SUPPLIED DATA: Begin
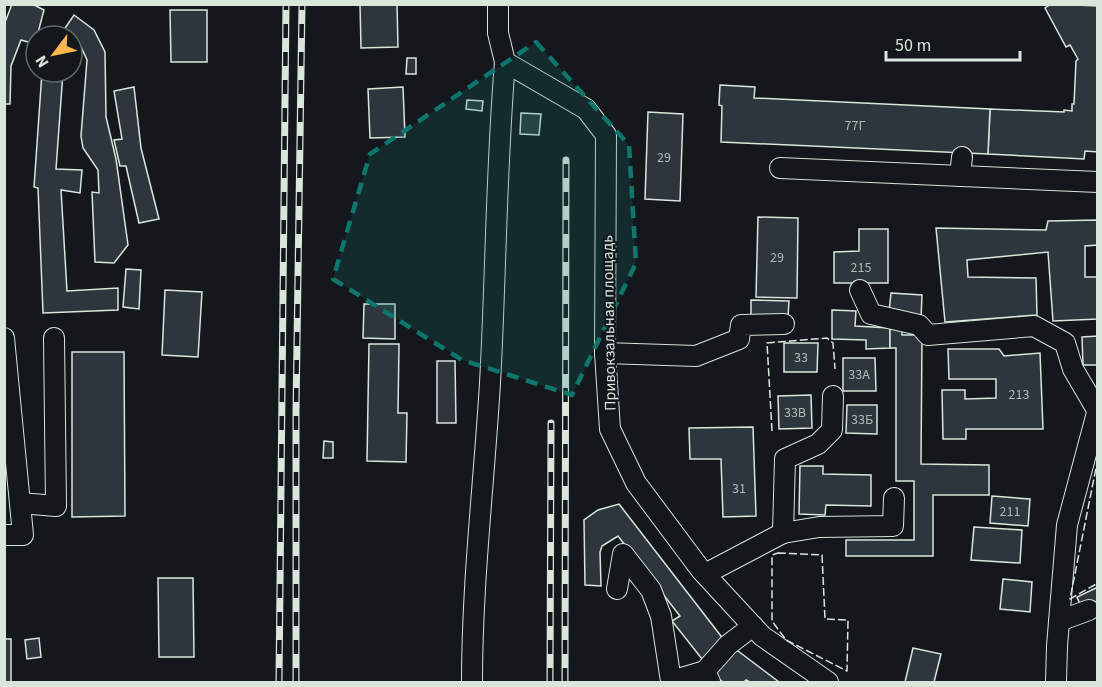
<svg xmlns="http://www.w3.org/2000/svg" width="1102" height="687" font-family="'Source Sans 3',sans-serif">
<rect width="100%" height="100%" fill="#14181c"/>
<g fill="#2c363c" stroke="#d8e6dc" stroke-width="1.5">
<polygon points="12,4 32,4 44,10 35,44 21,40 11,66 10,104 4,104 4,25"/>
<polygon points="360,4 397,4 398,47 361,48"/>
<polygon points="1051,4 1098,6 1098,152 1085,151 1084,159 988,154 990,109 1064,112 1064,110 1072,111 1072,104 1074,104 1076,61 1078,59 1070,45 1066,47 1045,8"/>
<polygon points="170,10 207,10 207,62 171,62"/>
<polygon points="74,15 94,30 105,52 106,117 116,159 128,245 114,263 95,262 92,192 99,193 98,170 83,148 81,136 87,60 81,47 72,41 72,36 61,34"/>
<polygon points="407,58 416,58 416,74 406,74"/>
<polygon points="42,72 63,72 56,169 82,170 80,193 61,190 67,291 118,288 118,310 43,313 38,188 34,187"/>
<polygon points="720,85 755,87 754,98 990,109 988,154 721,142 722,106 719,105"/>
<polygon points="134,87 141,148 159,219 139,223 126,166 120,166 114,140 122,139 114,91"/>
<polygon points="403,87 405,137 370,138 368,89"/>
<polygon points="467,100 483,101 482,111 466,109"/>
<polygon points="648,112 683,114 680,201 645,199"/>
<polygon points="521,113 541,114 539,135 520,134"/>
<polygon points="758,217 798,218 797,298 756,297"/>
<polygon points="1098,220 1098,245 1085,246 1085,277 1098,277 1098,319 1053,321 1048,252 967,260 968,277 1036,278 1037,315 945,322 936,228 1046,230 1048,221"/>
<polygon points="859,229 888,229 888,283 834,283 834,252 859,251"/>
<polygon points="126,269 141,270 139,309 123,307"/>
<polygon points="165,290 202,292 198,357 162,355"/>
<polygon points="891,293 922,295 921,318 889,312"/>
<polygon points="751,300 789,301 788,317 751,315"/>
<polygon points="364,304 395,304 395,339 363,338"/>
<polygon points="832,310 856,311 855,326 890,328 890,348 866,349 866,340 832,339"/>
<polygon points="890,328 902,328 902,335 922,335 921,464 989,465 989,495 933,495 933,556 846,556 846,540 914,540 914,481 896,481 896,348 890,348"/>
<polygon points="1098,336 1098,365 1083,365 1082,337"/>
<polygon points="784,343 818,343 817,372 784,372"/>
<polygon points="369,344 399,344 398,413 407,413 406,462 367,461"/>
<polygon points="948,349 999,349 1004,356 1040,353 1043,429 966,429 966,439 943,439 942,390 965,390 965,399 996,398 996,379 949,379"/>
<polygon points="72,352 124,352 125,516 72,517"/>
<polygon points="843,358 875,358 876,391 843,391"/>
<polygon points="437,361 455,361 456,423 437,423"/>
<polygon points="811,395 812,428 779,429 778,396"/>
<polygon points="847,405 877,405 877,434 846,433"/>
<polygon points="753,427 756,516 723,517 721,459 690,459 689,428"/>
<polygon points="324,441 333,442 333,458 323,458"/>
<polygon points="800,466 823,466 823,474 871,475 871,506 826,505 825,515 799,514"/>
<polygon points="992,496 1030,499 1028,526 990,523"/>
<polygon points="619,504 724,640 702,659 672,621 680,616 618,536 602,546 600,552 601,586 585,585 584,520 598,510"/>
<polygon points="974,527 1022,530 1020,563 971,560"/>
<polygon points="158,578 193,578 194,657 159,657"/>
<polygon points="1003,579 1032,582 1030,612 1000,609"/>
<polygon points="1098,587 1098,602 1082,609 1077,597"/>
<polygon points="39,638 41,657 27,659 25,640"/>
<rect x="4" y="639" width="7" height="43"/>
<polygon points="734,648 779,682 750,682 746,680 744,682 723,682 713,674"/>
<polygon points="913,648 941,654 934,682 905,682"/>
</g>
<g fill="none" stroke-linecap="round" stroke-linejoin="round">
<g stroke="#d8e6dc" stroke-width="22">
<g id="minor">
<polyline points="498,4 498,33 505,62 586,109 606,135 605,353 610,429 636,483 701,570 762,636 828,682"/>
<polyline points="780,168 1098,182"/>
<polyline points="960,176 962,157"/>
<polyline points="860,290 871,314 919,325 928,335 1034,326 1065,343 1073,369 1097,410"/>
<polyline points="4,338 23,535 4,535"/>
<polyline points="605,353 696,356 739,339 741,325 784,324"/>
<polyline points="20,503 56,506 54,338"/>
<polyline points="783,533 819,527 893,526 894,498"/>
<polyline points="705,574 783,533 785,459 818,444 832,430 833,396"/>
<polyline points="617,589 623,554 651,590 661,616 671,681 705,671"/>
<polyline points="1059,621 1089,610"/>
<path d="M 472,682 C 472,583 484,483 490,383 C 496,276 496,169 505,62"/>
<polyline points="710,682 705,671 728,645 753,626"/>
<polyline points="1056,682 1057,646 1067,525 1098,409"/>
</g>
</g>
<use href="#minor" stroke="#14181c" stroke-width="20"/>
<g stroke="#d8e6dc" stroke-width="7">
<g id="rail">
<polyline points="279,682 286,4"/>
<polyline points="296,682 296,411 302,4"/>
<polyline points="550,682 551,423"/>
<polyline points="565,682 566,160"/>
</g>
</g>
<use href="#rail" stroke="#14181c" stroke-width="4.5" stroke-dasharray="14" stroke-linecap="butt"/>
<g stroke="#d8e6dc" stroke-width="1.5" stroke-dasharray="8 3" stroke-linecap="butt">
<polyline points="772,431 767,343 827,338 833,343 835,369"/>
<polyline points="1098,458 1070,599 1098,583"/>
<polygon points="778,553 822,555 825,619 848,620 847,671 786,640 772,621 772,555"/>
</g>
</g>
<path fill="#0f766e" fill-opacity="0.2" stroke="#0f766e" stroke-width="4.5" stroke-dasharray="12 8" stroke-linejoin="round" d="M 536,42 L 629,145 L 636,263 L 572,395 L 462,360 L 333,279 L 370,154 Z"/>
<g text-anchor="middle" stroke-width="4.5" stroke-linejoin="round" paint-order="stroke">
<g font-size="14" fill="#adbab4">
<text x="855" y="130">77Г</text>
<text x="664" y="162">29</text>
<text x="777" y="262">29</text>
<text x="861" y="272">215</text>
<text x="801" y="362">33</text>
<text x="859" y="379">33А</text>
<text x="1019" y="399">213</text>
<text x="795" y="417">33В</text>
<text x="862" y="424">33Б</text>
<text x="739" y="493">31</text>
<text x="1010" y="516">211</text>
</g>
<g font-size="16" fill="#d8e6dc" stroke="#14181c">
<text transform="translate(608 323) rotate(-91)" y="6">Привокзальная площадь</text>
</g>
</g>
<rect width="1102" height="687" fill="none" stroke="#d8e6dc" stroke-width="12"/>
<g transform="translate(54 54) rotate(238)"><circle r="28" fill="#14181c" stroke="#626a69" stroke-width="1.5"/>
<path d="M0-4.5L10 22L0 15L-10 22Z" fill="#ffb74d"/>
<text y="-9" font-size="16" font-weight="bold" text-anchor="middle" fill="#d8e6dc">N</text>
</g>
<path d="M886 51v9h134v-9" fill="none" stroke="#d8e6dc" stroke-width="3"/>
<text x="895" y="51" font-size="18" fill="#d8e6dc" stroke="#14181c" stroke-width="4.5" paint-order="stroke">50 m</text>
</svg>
SUPPLIED DATA: End
▶ TASK GOAL
Should there be pictures in the data, leave them out and return the rest exactly.

▶ WRITTEN SOLUTION
<svg xmlns="http://www.w3.org/2000/svg" width="1102" height="687" font-family="'Source Sans 3',sans-serif">
<rect width="100%" height="100%" fill="#14181c"/>
<g fill="#2c363c" stroke="#d8e6dc" stroke-width="1.5">
<polygon points="12,4 32,4 44,10 35,44 21,40 11,66 10,104 4,104 4,25"/>
<polygon points="360,4 397,4 398,47 361,48"/>
<polygon points="1051,4 1098,6 1098,152 1085,151 1084,159 988,154 990,109 1064,112 1064,110 1072,111 1072,104 1074,104 1076,61 1078,59 1070,45 1066,47 1045,8"/>
<polygon points="170,10 207,10 207,62 171,62"/>
<polygon points="74,15 94,30 105,52 106,117 116,159 128,245 114,263 95,262 92,192 99,193 98,170 83,148 81,136 87,60 81,47 72,41 72,36 61,34"/>
<polygon points="407,58 416,58 416,74 406,74"/>
<polygon points="42,72 63,72 56,169 82,170 80,193 61,190 67,291 118,288 118,310 43,313 38,188 34,187"/>
<polygon points="720,85 755,87 754,98 990,109 988,154 721,142 722,106 719,105"/>
<polygon points="134,87 141,148 159,219 139,223 126,166 120,166 114,140 122,139 114,91"/>
<polygon points="403,87 405,137 370,138 368,89"/>
<polygon points="467,100 483,101 482,111 466,109"/>
<polygon points="648,112 683,114 680,201 645,199"/>
<polygon points="521,113 541,114 539,135 520,134"/>
<polygon points="758,217 798,218 797,298 756,297"/>
<polygon points="1098,220 1098,245 1085,246 1085,277 1098,277 1098,319 1053,321 1048,252 967,260 968,277 1036,278 1037,315 945,322 936,228 1046,230 1048,221"/>
<polygon points="859,229 888,229 888,283 834,283 834,252 859,251"/>
<polygon points="126,269 141,270 139,309 123,307"/>
<polygon points="165,290 202,292 198,357 162,355"/>
<polygon points="891,293 922,295 921,318 889,312"/>
<polygon points="751,300 789,301 788,317 751,315"/>
<polygon points="364,304 395,304 395,339 363,338"/>
<polygon points="832,310 856,311 855,326 890,328 890,348 866,349 866,340 832,339"/>
<polygon points="890,328 902,328 902,335 922,335 921,464 989,465 989,495 933,495 933,556 846,556 846,540 914,540 914,481 896,481 896,348 890,348"/>
<polygon points="1098,336 1098,365 1083,365 1082,337"/>
<polygon points="784,343 818,343 817,372 784,372"/>
<polygon points="369,344 399,344 398,413 407,413 406,462 367,461"/>
<polygon points="948,349 999,349 1004,356 1040,353 1043,429 966,429 966,439 943,439 942,390 965,390 965,399 996,398 996,379 949,379"/>
<polygon points="72,352 124,352 125,516 72,517"/>
<polygon points="843,358 875,358 876,391 843,391"/>
<polygon points="437,361 455,361 456,423 437,423"/>
<polygon points="811,395 812,428 779,429 778,396"/>
<polygon points="847,405 877,405 877,434 846,433"/>
<polygon points="753,427 756,516 723,517 721,459 690,459 689,428"/>
<polygon points="324,441 333,442 333,458 323,458"/>
<polygon points="800,466 823,466 823,474 871,475 871,506 826,505 825,515 799,514"/>
<polygon points="992,496 1030,499 1028,526 990,523"/>
<polygon points="619,504 724,640 702,659 672,621 680,616 618,536 602,546 600,552 601,586 585,585 584,520 598,510"/>
<polygon points="974,527 1022,530 1020,563 971,560"/>
<polygon points="158,578 193,578 194,657 159,657"/>
<polygon points="1003,579 1032,582 1030,612 1000,609"/>
<polygon points="1098,587 1098,602 1082,609 1077,597"/>
<polygon points="39,638 41,657 27,659 25,640"/>
<rect x="4" y="639" width="7" height="43"/>
<polygon points="734,648 779,682 750,682 746,680 744,682 723,682 713,674"/>
<polygon points="913,648 941,654 934,682 905,682"/>
</g>
<g fill="none" stroke-linecap="round" stroke-linejoin="round">
<g stroke="#d8e6dc" stroke-width="22">
<g id="minor">
<polyline points="498,4 498,33 505,62 586,109 606,135 605,353 610,429 636,483 701,570 762,636 828,682"/>
<polyline points="780,168 1098,182"/>
<polyline points="960,176 962,157"/>
<polyline points="860,290 871,314 919,325 928,335 1034,326 1065,343 1073,369 1097,410"/>
<polyline points="4,338 23,535 4,535"/>
<polyline points="605,353 696,356 739,339 741,325 784,324"/>
<polyline points="20,503 56,506 54,338"/>
<polyline points="783,533 819,527 893,526 894,498"/>
<polyline points="705,574 783,533 785,459 818,444 832,430 833,396"/>
<polyline points="617,589 623,554 651,590 661,616 671,681 705,671"/>
<polyline points="1059,621 1089,610"/>
<path d="M 472,682 C 472,583 484,483 490,383 C 496,276 496,169 505,62"/>
<polyline points="710,682 705,671 728,645 753,626"/>
<polyline points="1056,682 1057,646 1067,525 1098,409"/>
</g>
</g>
<use href="#minor" stroke="#14181c" stroke-width="20"/>
<g stroke="#d8e6dc" stroke-width="7">
<g id="rail">
<polyline points="279,682 286,4"/>
<polyline points="296,682 296,411 302,4"/>
<polyline points="550,682 551,423"/>
<polyline points="565,682 566,160"/>
</g>
</g>
<use href="#rail" stroke="#14181c" stroke-width="4.5" stroke-dasharray="14" stroke-linecap="butt"/>
<g stroke="#d8e6dc" stroke-width="1.5" stroke-dasharray="8 3" stroke-linecap="butt">
<polyline points="772,431 767,343 827,338 833,343 835,369"/>
<polyline points="1098,458 1070,599 1098,583"/>
<polygon points="778,553 822,555 825,619 848,620 847,671 786,640 772,621 772,555"/>
</g>
</g>
<path fill="#0f766e" fill-opacity="0.2" stroke="#0f766e" stroke-width="4.5" stroke-dasharray="12 8" stroke-linejoin="round" d="M 536,42 L 629,145 L 636,263 L 572,395 L 462,360 L 333,279 L 370,154 Z"/>
<g text-anchor="middle" stroke-width="4.5" stroke-linejoin="round" paint-order="stroke">
<g font-size="14" fill="#adbab4">
<text x="855" y="130">77Г</text>
<text x="664" y="162">29</text>
<text x="777" y="262">29</text>
<text x="861" y="272">215</text>
<text x="801" y="362">33</text>
<text x="859" y="379">33А</text>
<text x="1019" y="399">213</text>
<text x="795" y="417">33В</text>
<text x="862" y="424">33Б</text>
<text x="739" y="493">31</text>
<text x="1010" y="516">211</text>
</g>
<g font-size="16" fill="#d8e6dc" stroke="#14181c">
<text transform="translate(608 323) rotate(-91)" y="6">Привокзальная площадь</text>
</g>
</g>
<rect width="1102" height="687" fill="none" stroke="#d8e6dc" stroke-width="12"/>
<g transform="translate(54 54) rotate(238)"><circle r="28" fill="#14181c" stroke="#626a69" stroke-width="1.5"/>
<path d="M0-4.5L10 22L0 15L-10 22Z" fill="#ffb74d"/>
<text y="-9" font-size="16" font-weight="bold" text-anchor="middle" fill="#d8e6dc">N</text>
</g>
<path d="M886 51v9h134v-9" fill="none" stroke="#d8e6dc" stroke-width="3"/>
<text x="895" y="51" font-size="18" fill="#d8e6dc" stroke="#14181c" stroke-width="4.5" paint-order="stroke">50 m</text>
</svg>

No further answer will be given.